Le sens du mot " Révolution " : certains, que ça arrange bien, se réfèrent au sens " Révolution = boucle de 360°, on revient au point de départ ". 

Or, Révolution s'apparente à " Révolte ", et en voici l'étymologie contenue dans le texte de l'ouvrage (le deuxième) : " Vacarme Citoyens "

                                                                 -  « La Révolte, Mark, la Révolte. En connais-tu l’étymologie ?

                                                                             Dans la période classique, lorsqu’un maître
                                                                       voulait affranchir un esclave, il lui faisait faire « volte face »
                                                                       pour que ce dernier lui fasse face. Puis, il lui faisait faire une « re-volte
                                                                      face », c’est à dire que l’esclave tournait le dos au maître, et regardait
                                                                     donc dans la même direction – ouverte – que lui.

                                                                      « Re-volte »… « Révolte », c’est à dire libérer son regard de
                                                                      celui du maître ( les maîtres étant les "dogmes libéraux" du type " Il n'y a pas d'alternative" - "La Loi du Marché est la seule voie possible"), et gagner ainsi sa liberté. Après la « Révolte », l’esclave est affranchi, il est un homme libre."

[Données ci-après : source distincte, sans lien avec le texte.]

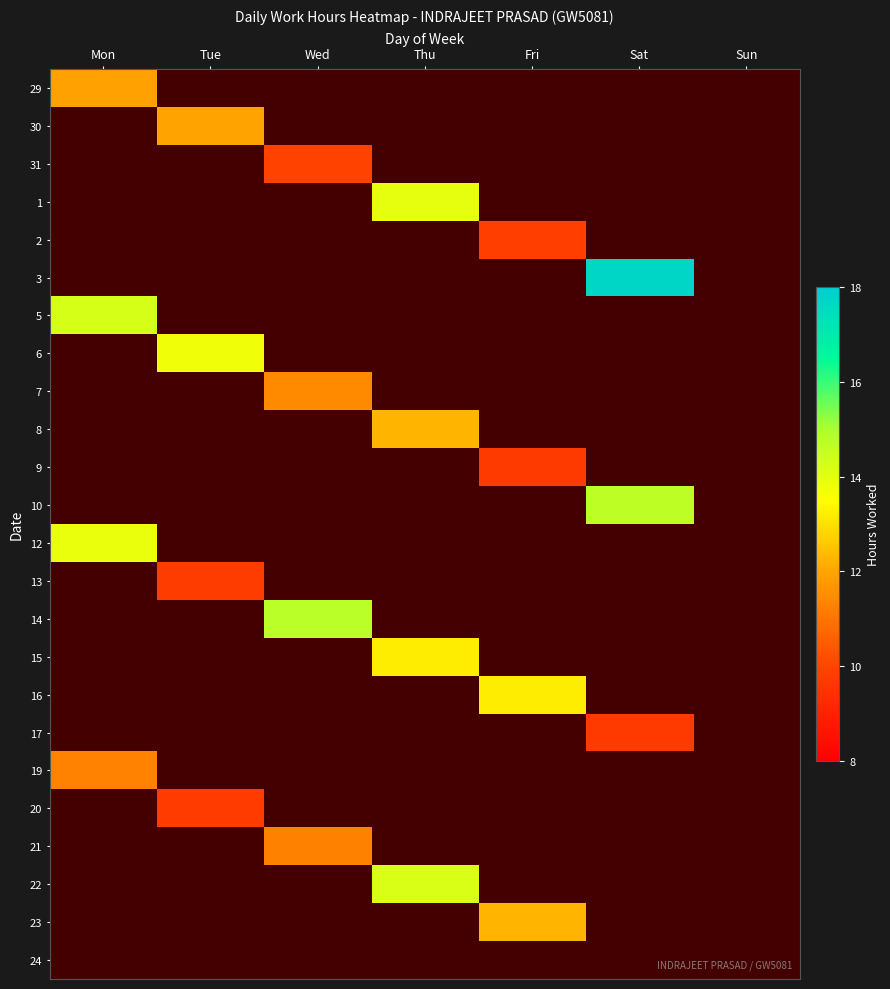

What is the smallest value displayed?

9.7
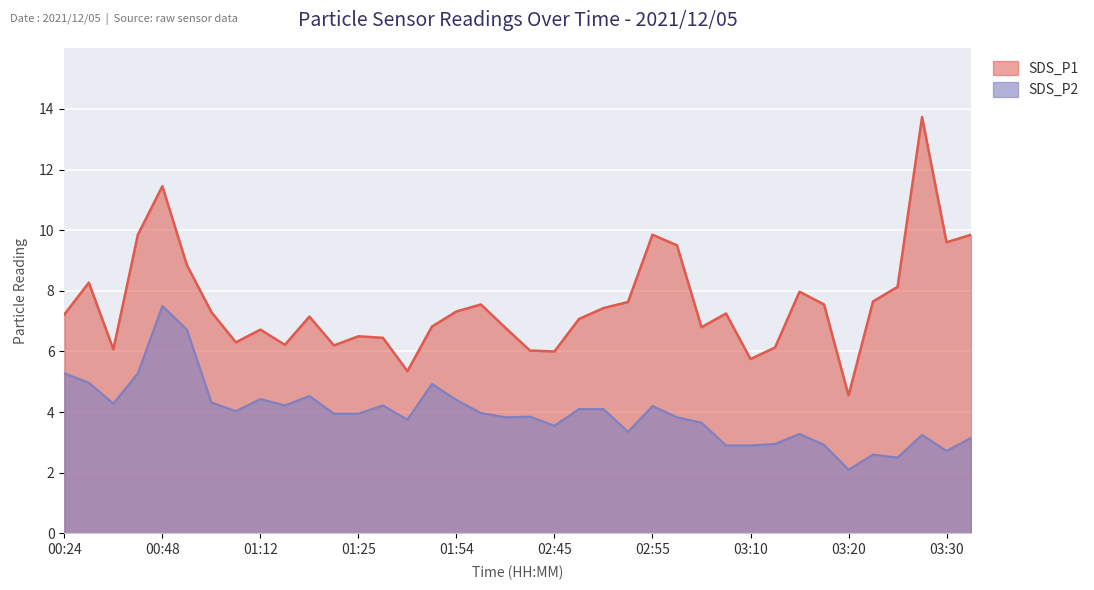

True or false: SDS_P1 has more than 2 interior local peaks.

True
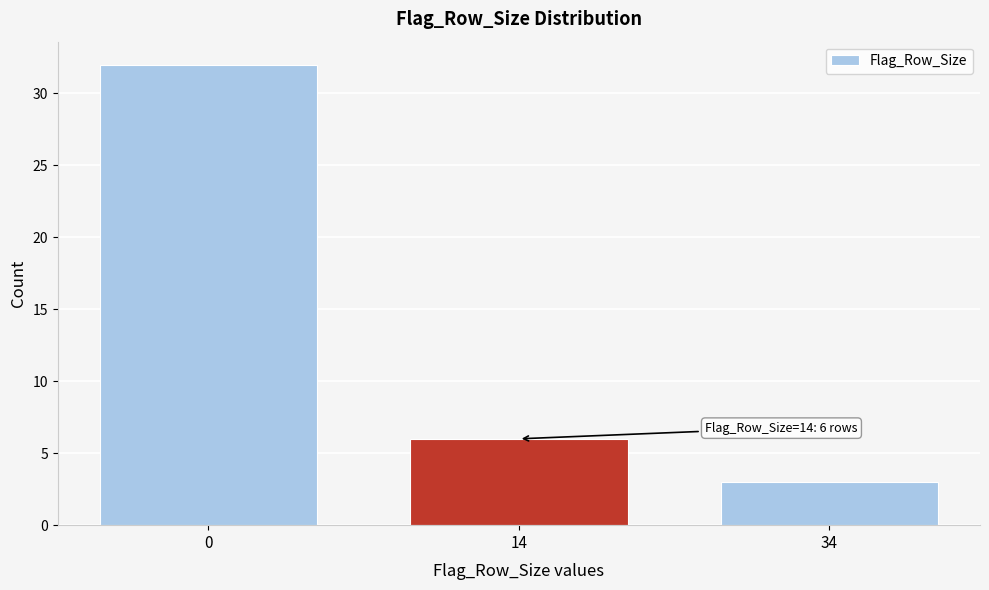

Reading left to right, extract all data points from this chart.

0=32	14=6	34=3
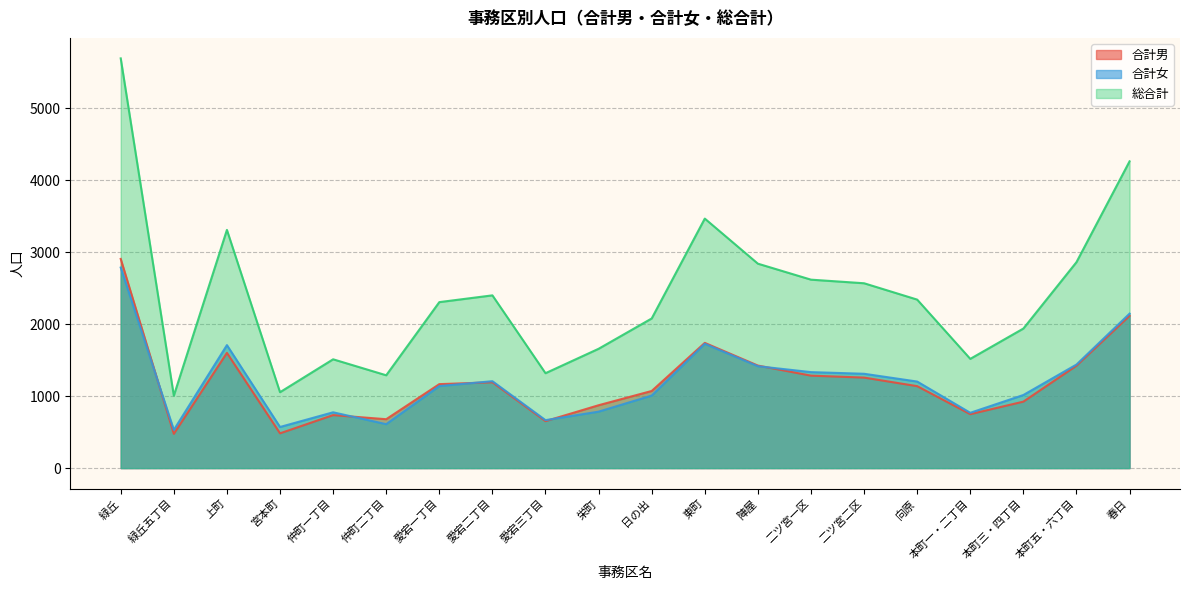

The value of 合計女 at 本町三・四丁目 is 222. True or false?

False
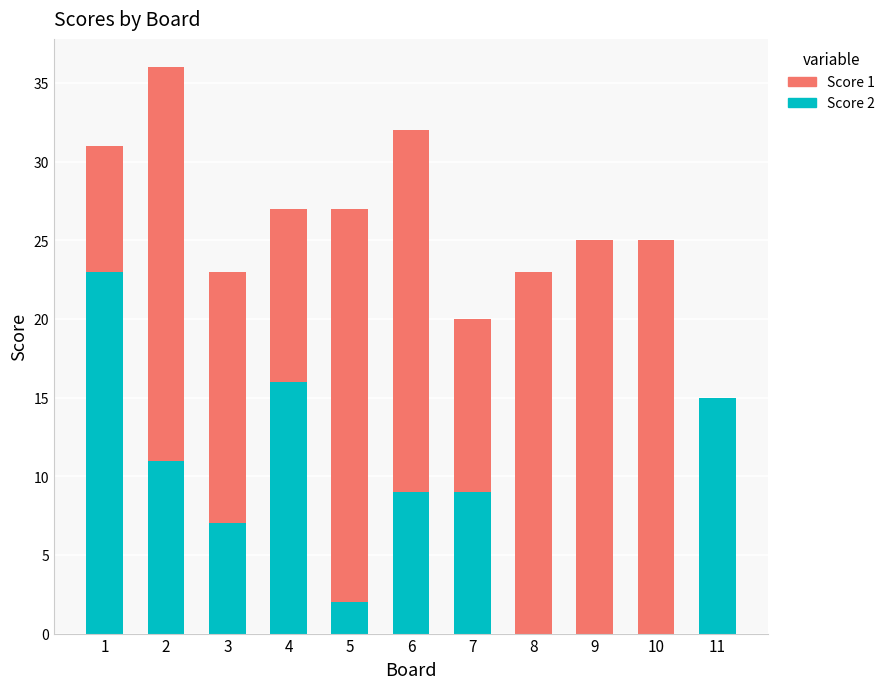

True or false: Score 2 has a value of 5 at 7.

False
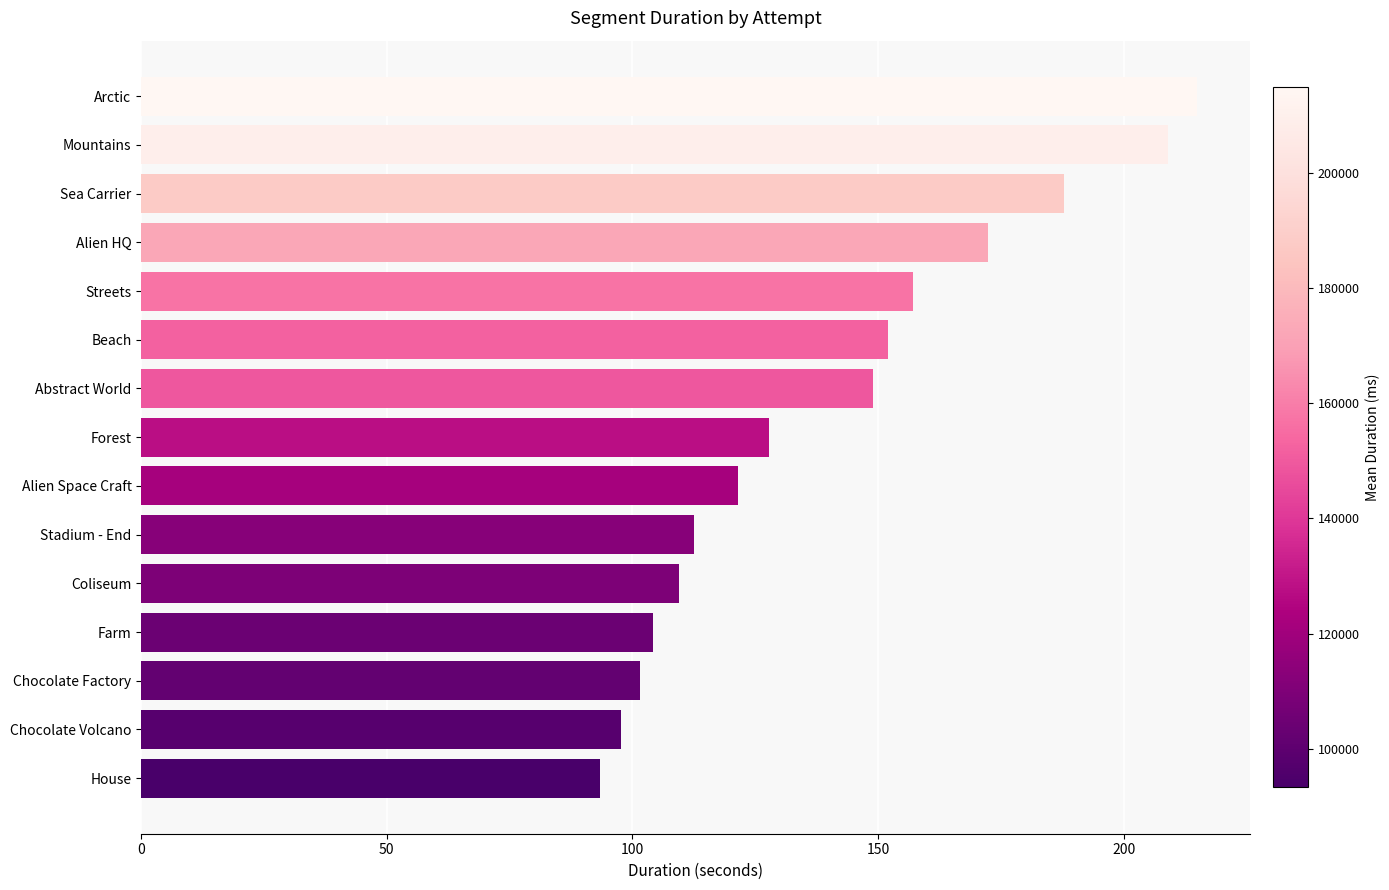

List the labels in order of value, smallest first.

House, Chocolate Volcano, Chocolate Factory, Farm, Coliseum, Stadium - End, Alien Space Craft, Forest, Abstract World, Beach, Streets, Alien HQ, Sea Carrier, Mountains, Arctic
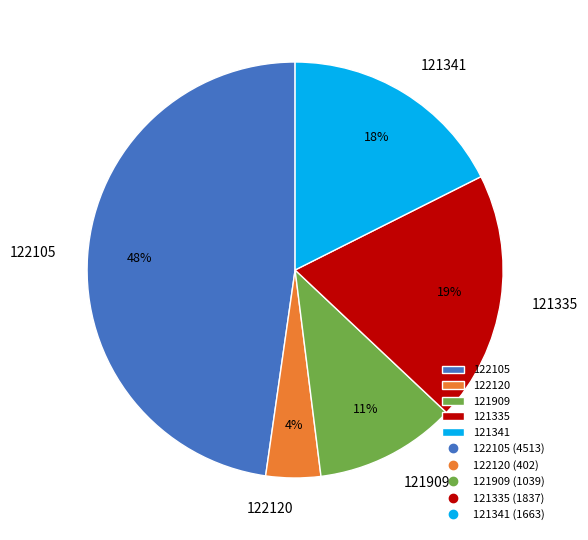

Between 121909 and 122120, which is larger?

121909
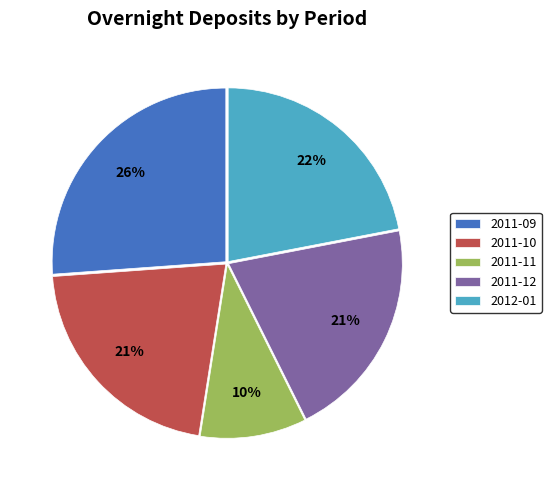

To the nearest percent, what is the difference between the largest and smallest slice percentages?

16%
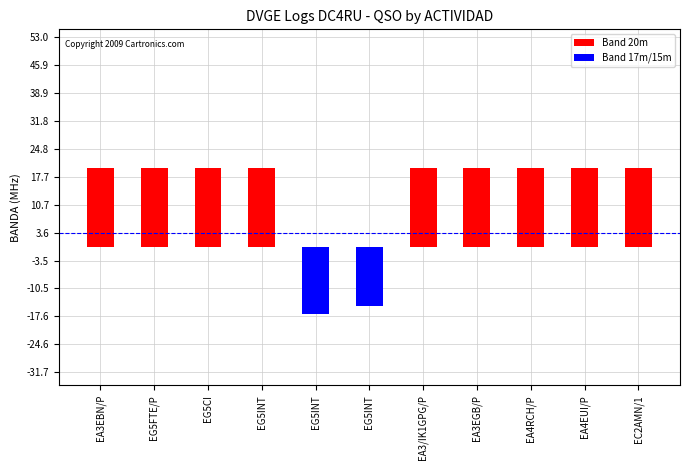

Rank the series by their maximum value, from lowest to highest.

Band 17m/15m, Band 20m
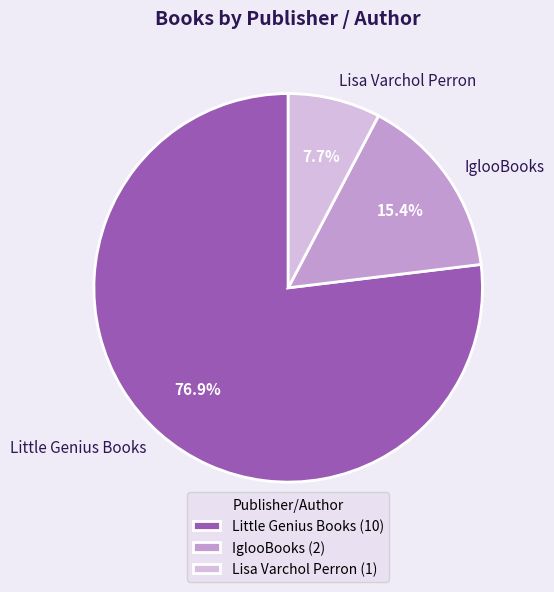

Does any single category account for the majority?

Yes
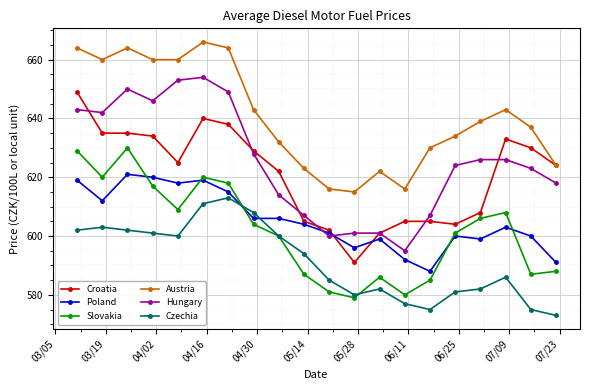

True or false: Austria has more than 0 points higher than both neighbors.

True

Que met-on comme Représentation sous le terme " Révolution " ?

Par ce terme, il ne faut pas entendre le renversement violent du système social et économique par un groupe organisé, ou même par une classe, grâce à la saisie de l'appareil de l'Etat. Le dépassement du capitalisme ne pourra se faire que par la confrontation et l'affrontement, cela va sans dire. Aucune oligarchie n'a jamais cédé le pouvoir de bon coeur. Mais on doit comprendre que, si la Révolution est, comme le disait Cornélius Castoriadis, un moment exceptionnel d'auto-institution de la Société, elle ne peut advenir qu'à partir de l'accumulation d'une masse critique de créations et d'expériences d'institutions nouvelles. C'est pourquoi il ne faut pas opposer mais plutôt " composer " la Révolution moléculaire " de l'économie alternative avec la préparation d'un changement politique global.

Une démocratisation profonde ne peut passer par un changement brutal mais par " la construction de groupes et d'institutions nouvelles à côté et au-dessus des anciennes ". Contre un romantisme de la révolte qui confondrait institutionnalisation et récupération, il est décisif de situer le changement démocratique comme un changement institutionnnel, en reconnaissant à la fois les processus de création institutionnelle et leur confrontation à un cadre  institutionnel qu'il est nécessaire de modifier.

C'est dans ce sens qu'est décrite l'action de la Société civile dans "Vacarme Citoyens ", une action pacifique mais déterminée, à travers, notamment, celle qui concerne les " Objets " et le tri que chacun en fait comme " utile " ou "inutile ", tri qui posera à terme à l'ensemble des décideurs la question de la production, du " productivisme ".